Ressalte-se, ainda, que a questão de direito discutida neste IRDR não se limita ao direito de oposição já reconhecido pela Suprema Corte, mas, sim, aos parâmetros para o exercício do referido direito, o que viabiliza a apreciação pelo Tribunal Pleno desta Corte Superior.
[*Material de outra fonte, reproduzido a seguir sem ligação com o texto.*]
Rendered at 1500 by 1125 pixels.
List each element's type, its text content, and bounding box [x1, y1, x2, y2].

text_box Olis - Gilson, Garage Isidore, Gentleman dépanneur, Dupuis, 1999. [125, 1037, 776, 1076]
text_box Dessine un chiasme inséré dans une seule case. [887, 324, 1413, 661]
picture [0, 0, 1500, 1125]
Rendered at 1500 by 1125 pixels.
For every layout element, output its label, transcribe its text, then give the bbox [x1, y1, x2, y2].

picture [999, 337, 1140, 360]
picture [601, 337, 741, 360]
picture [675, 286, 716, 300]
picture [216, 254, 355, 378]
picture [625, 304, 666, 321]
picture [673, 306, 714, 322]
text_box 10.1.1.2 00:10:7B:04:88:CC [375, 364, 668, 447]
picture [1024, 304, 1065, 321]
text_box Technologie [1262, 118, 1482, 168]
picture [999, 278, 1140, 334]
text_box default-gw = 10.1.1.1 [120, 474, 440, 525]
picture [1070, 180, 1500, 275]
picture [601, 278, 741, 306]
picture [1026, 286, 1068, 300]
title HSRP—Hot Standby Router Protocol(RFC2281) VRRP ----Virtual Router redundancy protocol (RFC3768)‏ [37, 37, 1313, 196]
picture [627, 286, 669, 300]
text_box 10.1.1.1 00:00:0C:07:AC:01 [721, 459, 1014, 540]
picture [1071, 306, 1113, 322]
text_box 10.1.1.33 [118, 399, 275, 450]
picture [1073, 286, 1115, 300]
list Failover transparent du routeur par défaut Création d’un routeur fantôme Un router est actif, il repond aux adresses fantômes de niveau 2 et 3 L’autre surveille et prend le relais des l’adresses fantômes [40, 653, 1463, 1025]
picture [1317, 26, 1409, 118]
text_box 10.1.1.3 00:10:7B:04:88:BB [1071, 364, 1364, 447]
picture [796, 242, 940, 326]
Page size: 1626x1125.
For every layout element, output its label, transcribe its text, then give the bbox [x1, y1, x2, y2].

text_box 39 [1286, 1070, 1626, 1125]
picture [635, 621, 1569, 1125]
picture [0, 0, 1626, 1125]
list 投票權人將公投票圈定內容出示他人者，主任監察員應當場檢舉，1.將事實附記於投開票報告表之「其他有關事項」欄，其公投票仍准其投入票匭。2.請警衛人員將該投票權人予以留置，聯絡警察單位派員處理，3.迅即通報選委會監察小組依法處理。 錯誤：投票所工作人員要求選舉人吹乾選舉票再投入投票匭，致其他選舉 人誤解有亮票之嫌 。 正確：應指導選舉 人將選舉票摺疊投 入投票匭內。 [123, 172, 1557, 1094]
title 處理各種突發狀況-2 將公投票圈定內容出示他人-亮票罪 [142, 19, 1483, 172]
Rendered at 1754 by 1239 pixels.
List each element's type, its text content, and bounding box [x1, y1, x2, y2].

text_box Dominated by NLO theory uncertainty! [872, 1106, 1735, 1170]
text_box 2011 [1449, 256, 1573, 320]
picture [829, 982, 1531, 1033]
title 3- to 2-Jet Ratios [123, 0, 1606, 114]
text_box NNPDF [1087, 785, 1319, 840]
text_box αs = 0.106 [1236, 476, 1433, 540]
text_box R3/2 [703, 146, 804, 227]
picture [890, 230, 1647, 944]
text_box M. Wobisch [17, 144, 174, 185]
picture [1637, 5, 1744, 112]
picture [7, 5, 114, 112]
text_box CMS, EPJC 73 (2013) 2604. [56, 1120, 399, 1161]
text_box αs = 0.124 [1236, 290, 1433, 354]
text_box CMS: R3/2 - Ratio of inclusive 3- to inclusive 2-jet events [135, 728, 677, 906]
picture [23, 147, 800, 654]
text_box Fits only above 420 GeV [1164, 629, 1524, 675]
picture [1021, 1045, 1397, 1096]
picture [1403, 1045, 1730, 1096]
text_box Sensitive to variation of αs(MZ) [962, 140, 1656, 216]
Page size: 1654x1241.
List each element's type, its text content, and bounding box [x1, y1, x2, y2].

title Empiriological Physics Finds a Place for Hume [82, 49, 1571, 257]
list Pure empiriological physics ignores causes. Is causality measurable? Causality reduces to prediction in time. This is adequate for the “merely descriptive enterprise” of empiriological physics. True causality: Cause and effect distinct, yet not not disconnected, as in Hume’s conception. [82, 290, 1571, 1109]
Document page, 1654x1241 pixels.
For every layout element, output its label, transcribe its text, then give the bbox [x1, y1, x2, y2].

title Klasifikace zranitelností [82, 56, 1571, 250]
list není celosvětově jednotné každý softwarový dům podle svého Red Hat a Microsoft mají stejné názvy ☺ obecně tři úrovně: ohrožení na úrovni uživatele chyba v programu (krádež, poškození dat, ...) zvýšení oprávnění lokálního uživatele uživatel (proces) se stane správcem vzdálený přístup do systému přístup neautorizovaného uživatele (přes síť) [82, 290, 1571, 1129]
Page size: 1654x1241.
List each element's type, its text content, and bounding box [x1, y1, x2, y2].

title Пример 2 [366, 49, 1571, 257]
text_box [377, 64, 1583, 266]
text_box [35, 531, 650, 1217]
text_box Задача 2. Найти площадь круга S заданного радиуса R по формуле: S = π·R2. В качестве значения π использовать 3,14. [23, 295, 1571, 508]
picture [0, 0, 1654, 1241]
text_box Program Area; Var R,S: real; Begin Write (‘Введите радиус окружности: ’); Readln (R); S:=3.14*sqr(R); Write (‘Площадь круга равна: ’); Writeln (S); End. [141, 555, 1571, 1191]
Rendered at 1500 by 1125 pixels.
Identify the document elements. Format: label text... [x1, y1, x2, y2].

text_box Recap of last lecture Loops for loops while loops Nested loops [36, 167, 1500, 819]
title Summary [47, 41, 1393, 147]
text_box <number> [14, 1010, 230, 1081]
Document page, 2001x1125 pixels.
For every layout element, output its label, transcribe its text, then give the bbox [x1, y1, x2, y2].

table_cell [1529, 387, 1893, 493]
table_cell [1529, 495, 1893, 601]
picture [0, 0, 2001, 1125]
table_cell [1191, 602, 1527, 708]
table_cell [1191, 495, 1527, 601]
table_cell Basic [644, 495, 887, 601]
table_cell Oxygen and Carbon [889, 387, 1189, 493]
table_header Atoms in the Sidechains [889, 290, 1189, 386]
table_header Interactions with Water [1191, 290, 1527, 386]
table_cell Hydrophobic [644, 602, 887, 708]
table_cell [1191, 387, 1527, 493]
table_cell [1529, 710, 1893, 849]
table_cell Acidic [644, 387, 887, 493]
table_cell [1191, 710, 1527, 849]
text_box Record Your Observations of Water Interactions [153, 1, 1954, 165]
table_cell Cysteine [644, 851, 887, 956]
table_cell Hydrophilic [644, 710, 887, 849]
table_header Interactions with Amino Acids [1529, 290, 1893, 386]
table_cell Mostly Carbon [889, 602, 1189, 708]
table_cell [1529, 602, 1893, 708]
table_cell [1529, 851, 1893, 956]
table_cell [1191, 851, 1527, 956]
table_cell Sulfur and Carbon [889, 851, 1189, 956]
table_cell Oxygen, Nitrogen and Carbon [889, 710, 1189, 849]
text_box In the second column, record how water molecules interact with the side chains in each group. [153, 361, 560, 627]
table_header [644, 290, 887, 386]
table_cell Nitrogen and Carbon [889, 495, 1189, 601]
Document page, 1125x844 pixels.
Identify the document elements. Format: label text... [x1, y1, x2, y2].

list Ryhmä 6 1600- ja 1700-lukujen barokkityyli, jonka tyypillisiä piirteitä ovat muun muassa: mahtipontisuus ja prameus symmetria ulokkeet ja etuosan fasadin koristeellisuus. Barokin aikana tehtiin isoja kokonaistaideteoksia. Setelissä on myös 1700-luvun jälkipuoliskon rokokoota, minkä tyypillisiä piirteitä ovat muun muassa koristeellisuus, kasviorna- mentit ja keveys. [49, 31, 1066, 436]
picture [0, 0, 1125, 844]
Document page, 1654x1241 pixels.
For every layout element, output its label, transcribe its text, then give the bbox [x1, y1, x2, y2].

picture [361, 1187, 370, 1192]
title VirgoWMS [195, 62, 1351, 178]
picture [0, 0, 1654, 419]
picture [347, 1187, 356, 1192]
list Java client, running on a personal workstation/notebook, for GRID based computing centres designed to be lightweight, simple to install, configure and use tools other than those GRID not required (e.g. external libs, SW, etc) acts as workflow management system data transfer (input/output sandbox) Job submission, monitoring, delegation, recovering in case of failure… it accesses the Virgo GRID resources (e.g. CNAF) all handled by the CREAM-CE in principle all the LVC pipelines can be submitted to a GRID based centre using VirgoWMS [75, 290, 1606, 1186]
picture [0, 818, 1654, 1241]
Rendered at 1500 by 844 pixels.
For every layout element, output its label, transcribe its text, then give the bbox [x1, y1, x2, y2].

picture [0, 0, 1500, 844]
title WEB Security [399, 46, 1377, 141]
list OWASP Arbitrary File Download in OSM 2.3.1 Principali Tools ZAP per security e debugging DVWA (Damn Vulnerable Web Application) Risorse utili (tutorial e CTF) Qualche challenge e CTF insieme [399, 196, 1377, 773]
Pelas razões expostas, mostra-se cabível a admissibilidade do IRDR pelo Tribunal Pleno desta Corte Superior a fim de apreciar a questão exclusivamente de direito que trata sobre o modo, o momento e o lugar apropriado para o empregado não sindicalizado exercer seu direito de oposição ao pagamento da contribuição assistencial.

ISTO POSTO

ACORDAM os Ministros do Tribunal Pleno do Tribunal Superior do Trabalho, por maioria, admitir o Incidente de Resolução de Demandas Repetitivas a fim de apreciar a questão exclusivamente de direito que trata sobre o modo, o momento e o lugar apropriado para o empregado não sindicalizado exercer seu direito de oposição ao pagamento da contribuição assistencial. Vencidos os Exmos. Ministros Maria Helena Mallmann, Delaíde Alves Miranda Arantes, Evandro Pereira Valadão Lopes, Morgana de Almeida Richa, Sergio Pinto Martins e Liana Chaib, que votaram no sentido de não admitir a instauração do Incidente de Resolução de Demandas Repetitivas.